L’associazione Omphalos Lgbti e una cinquantina di organizzazioni del territorio hanno chiesto che a Castellani sia revocato l’incarico, con una lettera sottoscritta – sostengono – da più di 300 tra professionisti, accademici e privati cittadini, inviata alla Garante nazionale dell’infanzia e dell’adolescenza, al presidente dell’assemblea legislativa regionale e ai capigruppo. “Nel suo ruolo di Garante per l’infanzia e l’adolescenza della Regione Umbria, Castellani ha realizzato un’acrobazia pericolosa in bilico fra propri convincimenti personali, pregiudizi inqualificabili e retorica da militante politica”, si legge nel testo. “Ma ricordiamo a lei, presidente, e alla stessa Garante, che il suo ruolo è quello di vigilare sull’infanzia e l’adolescenza di questa Regione, lavorando in rete per fare in modo che l’ambiente in cui crescono i bambini e i ragazzi umbri sia il migliore possibile. Ma Castellani ha dato prova di non essere all’altezza“.

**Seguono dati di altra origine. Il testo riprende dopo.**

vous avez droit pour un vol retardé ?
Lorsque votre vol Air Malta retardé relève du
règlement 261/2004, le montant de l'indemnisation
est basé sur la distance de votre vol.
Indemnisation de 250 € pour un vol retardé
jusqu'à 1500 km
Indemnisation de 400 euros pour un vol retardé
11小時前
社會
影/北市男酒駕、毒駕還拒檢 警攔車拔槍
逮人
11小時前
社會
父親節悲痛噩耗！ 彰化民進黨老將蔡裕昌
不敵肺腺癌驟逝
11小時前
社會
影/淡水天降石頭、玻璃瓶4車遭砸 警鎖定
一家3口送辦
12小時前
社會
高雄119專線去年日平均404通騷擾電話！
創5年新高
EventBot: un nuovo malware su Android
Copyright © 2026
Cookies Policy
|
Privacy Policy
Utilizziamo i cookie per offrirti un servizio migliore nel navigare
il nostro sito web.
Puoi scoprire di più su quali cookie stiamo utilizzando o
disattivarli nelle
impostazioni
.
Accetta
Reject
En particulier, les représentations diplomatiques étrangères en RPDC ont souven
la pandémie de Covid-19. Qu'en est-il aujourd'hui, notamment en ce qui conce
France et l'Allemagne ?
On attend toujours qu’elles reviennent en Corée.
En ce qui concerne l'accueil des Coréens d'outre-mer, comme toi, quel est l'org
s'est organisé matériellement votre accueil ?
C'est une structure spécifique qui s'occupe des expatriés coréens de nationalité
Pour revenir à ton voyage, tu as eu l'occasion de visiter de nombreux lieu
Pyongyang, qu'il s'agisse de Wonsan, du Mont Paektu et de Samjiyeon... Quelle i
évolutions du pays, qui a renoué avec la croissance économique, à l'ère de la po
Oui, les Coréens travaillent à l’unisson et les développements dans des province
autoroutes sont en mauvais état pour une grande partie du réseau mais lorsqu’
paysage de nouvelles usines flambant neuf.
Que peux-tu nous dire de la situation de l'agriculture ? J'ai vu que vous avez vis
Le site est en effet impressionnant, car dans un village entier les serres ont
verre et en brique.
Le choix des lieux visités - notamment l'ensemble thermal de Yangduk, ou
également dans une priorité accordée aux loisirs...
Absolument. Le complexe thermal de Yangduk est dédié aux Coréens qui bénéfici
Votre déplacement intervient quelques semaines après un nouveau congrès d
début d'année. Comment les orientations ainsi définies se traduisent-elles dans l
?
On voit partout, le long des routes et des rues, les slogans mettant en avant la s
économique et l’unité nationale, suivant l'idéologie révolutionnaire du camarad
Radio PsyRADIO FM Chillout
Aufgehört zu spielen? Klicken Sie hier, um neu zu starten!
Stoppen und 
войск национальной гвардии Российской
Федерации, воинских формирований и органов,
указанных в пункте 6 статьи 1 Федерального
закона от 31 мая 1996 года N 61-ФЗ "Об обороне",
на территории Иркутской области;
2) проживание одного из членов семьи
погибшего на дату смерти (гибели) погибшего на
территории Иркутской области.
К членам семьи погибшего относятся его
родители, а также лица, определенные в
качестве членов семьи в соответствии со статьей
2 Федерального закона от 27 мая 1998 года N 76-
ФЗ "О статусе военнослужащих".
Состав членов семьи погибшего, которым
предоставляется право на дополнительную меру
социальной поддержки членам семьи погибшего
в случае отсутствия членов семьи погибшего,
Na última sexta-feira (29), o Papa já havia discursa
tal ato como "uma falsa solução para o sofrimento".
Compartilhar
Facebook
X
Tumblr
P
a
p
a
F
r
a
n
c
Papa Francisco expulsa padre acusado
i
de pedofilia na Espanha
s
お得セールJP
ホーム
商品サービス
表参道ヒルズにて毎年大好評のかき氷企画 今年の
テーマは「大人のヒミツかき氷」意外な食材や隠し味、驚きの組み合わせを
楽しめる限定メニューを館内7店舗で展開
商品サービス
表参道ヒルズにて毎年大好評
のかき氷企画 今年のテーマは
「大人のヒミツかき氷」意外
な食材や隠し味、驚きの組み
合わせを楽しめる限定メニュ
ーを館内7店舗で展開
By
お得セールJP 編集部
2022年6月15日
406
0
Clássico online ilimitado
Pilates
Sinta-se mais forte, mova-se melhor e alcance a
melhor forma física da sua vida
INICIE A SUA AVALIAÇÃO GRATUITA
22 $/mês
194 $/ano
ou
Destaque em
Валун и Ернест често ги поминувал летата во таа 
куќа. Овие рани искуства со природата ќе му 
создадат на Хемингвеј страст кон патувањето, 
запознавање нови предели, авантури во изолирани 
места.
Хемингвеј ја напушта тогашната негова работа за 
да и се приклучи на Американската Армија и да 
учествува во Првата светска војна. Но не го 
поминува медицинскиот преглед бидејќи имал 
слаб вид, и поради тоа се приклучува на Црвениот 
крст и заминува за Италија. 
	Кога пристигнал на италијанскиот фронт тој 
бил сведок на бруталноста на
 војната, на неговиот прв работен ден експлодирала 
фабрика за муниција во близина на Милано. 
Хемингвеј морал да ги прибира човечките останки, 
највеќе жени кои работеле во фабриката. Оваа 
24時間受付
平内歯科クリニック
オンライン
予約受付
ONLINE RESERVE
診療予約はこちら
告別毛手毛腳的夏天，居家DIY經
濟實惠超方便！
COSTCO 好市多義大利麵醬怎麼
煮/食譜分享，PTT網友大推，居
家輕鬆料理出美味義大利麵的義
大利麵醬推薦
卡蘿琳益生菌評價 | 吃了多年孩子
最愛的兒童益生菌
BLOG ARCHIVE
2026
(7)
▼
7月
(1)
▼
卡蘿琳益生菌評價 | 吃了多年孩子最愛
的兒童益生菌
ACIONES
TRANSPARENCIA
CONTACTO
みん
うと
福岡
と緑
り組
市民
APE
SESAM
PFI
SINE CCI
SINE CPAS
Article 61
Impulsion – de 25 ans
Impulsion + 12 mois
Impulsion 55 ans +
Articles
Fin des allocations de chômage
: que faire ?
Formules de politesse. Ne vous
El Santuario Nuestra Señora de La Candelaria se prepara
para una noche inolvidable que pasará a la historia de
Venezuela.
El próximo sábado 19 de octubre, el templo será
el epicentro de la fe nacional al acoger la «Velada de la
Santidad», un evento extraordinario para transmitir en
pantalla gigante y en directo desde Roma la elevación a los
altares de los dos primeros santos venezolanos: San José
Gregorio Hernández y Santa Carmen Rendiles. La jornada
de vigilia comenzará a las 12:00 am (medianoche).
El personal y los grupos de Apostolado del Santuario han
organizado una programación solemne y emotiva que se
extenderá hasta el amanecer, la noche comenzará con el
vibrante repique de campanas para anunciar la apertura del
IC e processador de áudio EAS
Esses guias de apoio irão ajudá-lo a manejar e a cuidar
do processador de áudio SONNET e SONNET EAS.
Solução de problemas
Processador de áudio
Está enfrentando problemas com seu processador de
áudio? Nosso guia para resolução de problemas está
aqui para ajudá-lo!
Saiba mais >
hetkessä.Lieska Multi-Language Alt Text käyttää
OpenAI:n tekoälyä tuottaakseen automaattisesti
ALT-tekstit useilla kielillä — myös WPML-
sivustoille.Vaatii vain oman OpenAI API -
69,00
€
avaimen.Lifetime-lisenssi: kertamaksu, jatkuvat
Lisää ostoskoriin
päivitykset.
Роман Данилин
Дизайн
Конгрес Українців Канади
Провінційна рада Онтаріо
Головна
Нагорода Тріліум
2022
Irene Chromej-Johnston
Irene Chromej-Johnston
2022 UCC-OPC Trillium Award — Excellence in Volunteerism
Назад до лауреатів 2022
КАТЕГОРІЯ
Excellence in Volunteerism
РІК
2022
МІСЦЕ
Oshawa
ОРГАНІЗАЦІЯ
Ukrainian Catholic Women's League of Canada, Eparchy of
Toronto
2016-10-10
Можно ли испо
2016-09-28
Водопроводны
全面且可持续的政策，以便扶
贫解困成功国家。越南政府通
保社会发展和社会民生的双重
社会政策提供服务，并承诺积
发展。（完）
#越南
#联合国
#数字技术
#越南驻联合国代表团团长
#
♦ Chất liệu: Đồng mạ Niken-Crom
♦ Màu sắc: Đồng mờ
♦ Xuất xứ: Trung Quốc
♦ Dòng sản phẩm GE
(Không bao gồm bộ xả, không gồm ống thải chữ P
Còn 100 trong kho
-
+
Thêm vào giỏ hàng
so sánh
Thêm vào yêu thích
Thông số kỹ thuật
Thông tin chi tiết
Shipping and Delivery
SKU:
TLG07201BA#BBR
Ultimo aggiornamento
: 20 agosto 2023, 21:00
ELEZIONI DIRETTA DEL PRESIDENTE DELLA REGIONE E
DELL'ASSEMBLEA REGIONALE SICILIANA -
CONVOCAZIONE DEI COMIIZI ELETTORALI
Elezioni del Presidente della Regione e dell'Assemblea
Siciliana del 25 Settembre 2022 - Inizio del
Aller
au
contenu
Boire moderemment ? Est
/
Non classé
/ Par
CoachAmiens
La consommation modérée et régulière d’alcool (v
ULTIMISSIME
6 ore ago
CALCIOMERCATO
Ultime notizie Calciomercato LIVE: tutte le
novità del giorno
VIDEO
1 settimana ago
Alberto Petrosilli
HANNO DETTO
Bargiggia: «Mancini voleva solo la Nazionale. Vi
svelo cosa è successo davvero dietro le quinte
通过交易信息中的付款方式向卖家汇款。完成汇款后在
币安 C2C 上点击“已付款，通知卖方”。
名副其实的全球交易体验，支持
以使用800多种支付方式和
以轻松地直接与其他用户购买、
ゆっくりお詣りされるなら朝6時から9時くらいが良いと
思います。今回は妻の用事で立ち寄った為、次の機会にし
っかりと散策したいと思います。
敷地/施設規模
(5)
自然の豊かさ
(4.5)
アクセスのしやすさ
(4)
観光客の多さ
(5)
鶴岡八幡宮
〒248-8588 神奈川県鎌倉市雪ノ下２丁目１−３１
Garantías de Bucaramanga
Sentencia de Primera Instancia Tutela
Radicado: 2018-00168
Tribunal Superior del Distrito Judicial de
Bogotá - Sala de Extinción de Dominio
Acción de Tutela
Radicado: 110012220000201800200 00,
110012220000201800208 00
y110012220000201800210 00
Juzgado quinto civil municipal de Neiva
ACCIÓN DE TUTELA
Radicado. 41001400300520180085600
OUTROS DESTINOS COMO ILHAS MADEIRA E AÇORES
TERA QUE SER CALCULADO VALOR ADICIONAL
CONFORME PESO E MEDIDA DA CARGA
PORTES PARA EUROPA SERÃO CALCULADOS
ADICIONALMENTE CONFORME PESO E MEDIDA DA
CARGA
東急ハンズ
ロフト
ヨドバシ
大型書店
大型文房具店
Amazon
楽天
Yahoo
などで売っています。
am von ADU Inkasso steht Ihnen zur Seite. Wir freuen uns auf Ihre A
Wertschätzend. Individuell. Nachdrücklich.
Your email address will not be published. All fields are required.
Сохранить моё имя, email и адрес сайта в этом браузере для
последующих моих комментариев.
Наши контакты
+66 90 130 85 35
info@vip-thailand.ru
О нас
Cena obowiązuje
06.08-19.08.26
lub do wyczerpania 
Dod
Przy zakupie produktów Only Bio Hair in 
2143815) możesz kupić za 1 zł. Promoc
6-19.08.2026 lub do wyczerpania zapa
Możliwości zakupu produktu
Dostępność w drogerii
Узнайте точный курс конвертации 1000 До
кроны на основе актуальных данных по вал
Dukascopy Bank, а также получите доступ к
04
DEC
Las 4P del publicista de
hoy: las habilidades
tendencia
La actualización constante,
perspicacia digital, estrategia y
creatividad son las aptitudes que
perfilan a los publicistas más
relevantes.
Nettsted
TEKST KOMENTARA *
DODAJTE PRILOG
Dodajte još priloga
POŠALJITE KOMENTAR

Omphalos ha inoltre reso noto di avere inviato una segnalazione ufficiale per “discorso d’odio a livello istituzionale” all’Unar, l’Ufficio nazionale antidiscriminazioni razziali e difesa delle differenze. Le dimissioni della Garante sono state chieste anche dai consiglieri di minoranza, Partito democratico, civici e Movimento 5 stelle, che in una nota spiegano di ritenere le sue parole “motivo di grave pregiudizio per il proseguimento del mandato”. Per i parlamentari 5 Stelle del gruppo Pari Opportunità, le parole di Castellani sono “un insulto al lavoro che sta facendo questo Parlamento, un insulto ai diritti che vogliamo garantire, un insulto a tutte le persone Lgbt, un insulto a tutti i bambini che avrebbero bisogno di essere garantiti nella loro formazione e nella loro vita e non ingannati con teorie assurde che vogliono solo screditare una legge che punta alla tutela di tutti. È una vergogna. Riteniamo che Castellani non sia adeguata a ricoprire questo ruolo di garanzia e debba dimettersi”. Il capogruppo regionale della Lega Stefano Pastorelli e il senatore Simone Pillon, responsabile delle politiche familiari del partito in Umbria, si schierano invece dalla parte della Garante: “Dopo che per anni l’Umbria è stata laboratorio delle politiche gender , abbiamo finalmente un Garante preparato, serio e coraggioso che denuncia quanto si rischia con il ddl Zan ed è vergognoso che diventi oggetto di attacchi da parte della sinistra”, dichiarano.